▼

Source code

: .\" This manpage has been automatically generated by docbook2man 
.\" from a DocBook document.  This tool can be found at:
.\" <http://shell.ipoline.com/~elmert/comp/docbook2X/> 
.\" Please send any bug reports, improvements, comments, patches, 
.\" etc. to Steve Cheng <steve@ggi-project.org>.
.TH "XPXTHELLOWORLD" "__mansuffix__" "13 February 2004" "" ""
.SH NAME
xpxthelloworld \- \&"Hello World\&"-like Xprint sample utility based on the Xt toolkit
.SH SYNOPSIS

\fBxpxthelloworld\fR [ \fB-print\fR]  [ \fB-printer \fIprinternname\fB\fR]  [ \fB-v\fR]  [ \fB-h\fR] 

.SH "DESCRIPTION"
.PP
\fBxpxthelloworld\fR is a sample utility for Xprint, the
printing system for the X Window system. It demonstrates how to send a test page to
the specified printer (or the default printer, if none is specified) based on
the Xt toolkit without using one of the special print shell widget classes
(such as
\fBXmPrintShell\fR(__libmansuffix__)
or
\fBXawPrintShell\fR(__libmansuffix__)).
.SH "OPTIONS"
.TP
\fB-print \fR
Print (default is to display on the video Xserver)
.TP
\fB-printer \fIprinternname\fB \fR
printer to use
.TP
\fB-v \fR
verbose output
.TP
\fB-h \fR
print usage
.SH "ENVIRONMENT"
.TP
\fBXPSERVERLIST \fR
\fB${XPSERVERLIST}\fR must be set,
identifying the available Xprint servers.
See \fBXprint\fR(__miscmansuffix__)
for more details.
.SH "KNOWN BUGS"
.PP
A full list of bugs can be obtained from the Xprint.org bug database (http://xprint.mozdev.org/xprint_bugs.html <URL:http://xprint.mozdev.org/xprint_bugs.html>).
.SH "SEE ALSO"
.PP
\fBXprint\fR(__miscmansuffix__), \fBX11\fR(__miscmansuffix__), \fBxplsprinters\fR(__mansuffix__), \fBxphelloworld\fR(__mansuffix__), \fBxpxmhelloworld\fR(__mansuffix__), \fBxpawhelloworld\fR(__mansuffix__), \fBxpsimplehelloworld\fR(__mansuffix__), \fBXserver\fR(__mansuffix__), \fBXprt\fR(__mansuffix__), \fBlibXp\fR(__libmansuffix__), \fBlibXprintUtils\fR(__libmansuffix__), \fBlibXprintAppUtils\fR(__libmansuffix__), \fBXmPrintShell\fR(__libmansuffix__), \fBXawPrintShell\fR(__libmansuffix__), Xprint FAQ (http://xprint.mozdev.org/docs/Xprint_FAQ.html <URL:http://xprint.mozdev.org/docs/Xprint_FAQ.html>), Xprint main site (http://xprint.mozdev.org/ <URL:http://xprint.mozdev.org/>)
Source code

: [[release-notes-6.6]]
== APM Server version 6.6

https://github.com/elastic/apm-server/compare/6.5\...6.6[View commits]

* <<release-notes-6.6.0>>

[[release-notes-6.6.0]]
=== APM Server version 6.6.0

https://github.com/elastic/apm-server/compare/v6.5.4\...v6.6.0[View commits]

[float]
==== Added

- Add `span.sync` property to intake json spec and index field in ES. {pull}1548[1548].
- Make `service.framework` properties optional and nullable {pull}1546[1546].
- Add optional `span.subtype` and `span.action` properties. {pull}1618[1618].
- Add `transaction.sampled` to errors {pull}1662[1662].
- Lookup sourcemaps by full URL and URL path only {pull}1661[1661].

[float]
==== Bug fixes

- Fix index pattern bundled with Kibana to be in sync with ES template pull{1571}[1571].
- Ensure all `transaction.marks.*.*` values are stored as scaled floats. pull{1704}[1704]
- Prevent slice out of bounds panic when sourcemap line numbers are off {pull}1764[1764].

▲

Retyping the data above exactly and in full is the task.

Answer:
Source code

: .\" This manpage has been automatically generated by docbook2man 
.\" from a DocBook document.  This tool can be found at:
.\" <http://shell.ipoline.com/~elmert/comp/docbook2X/> 
.\" Please send any bug reports, improvements, comments, patches, 
.\" etc. to Steve Cheng <steve@ggi-project.org>.
.TH "XPXTHELLOWORLD" "__mansuffix__" "13 February 2004" "" ""
.SH NAME
xpxthelloworld \- \&"Hello World\&"-like Xprint sample utility based on the Xt toolkit
.SH SYNOPSIS

\fBxpxthelloworld\fR [ \fB-print\fR]  [ \fB-printer \fIprinternname\fB\fR]  [ \fB-v\fR]  [ \fB-h\fR] 

.SH "DESCRIPTION"
.PP
\fBxpxthelloworld\fR is a sample utility for Xprint, the
printing system for the X Window system. It demonstrates how to send a test page to
the specified printer (or the default printer, if none is specified) based on
the Xt toolkit without using one of the special print shell widget classes
(such as
\fBXmPrintShell\fR(__libmansuffix__)
or
\fBXawPrintShell\fR(__libmansuffix__)).
.SH "OPTIONS"
.TP
\fB-print \fR
Print (default is to display on the video Xserver)
.TP
\fB-printer \fIprinternname\fB \fR
printer to use
.TP
\fB-v \fR
verbose output
.TP
\fB-h \fR
print usage
.SH "ENVIRONMENT"
.TP
\fBXPSERVERLIST \fR
\fB${XPSERVERLIST}\fR must be set,
identifying the available Xprint servers.
See \fBXprint\fR(__miscmansuffix__)
for more details.
.SH "KNOWN BUGS"
.PP
A full list of bugs can be obtained from the Xprint.org bug database (http://xprint.mozdev.org/xprint_bugs.html <URL:http://xprint.mozdev.org/xprint_bugs.html>).
.SH "SEE ALSO"
.PP
\fBXprint\fR(__miscmansuffix__), \fBX11\fR(__miscmansuffix__), \fBxplsprinters\fR(__mansuffix__), \fBxphelloworld\fR(__mansuffix__), \fBxpxmhelloworld\fR(__mansuffix__), \fBxpawhelloworld\fR(__mansuffix__), \fBxpsimplehelloworld\fR(__mansuffix__), \fBXserver\fR(__mansuffix__), \fBXprt\fR(__mansuffix__), \fBlibXp\fR(__libmansuffix__), \fBlibXprintUtils\fR(__libmansuffix__), \fBlibXprintAppUtils\fR(__libmansuffix__), \fBXmPrintShell\fR(__libmansuffix__), \fBXawPrintShell\fR(__libmansuffix__), Xprint FAQ (http://xprint.mozdev.org/docs/Xprint_FAQ.html <URL:http://xprint.mozdev.org/docs/Xprint_FAQ.html>), Xprint main site (http://xprint.mozdev.org/ <URL:http://xprint.mozdev.org/>)
Source code

: [[release-notes-6.6]]
== APM Server version 6.6

https://github.com/elastic/apm-server/compare/6.5\...6.6[View commits]

* <<release-notes-6.6.0>>

[[release-notes-6.6.0]]
=== APM Server version 6.6.0

https://github.com/elastic/apm-server/compare/v6.5.4\...v6.6.0[View commits]

[float]
==== Added

- Add `span.sync` property to intake json spec and index field in ES. {pull}1548[1548].
- Make `service.framework` properties optional and nullable {pull}1546[1546].
- Add optional `span.subtype` and `span.action` properties. {pull}1618[1618].
- Add `transaction.sampled` to errors {pull}1662[1662].
- Lookup sourcemaps by full URL and URL path only {pull}1661[1661].

[float]
==== Bug fixes

- Fix index pattern bundled with Kibana to be in sync with ES template pull{1571}[1571].
- Ensure all `transaction.marks.*.*` values are stored as scaled floats. pull{1704}[1704]
- Prevent slice out of bounds panic when sourcemap line numbers are off {pull}1764[1764].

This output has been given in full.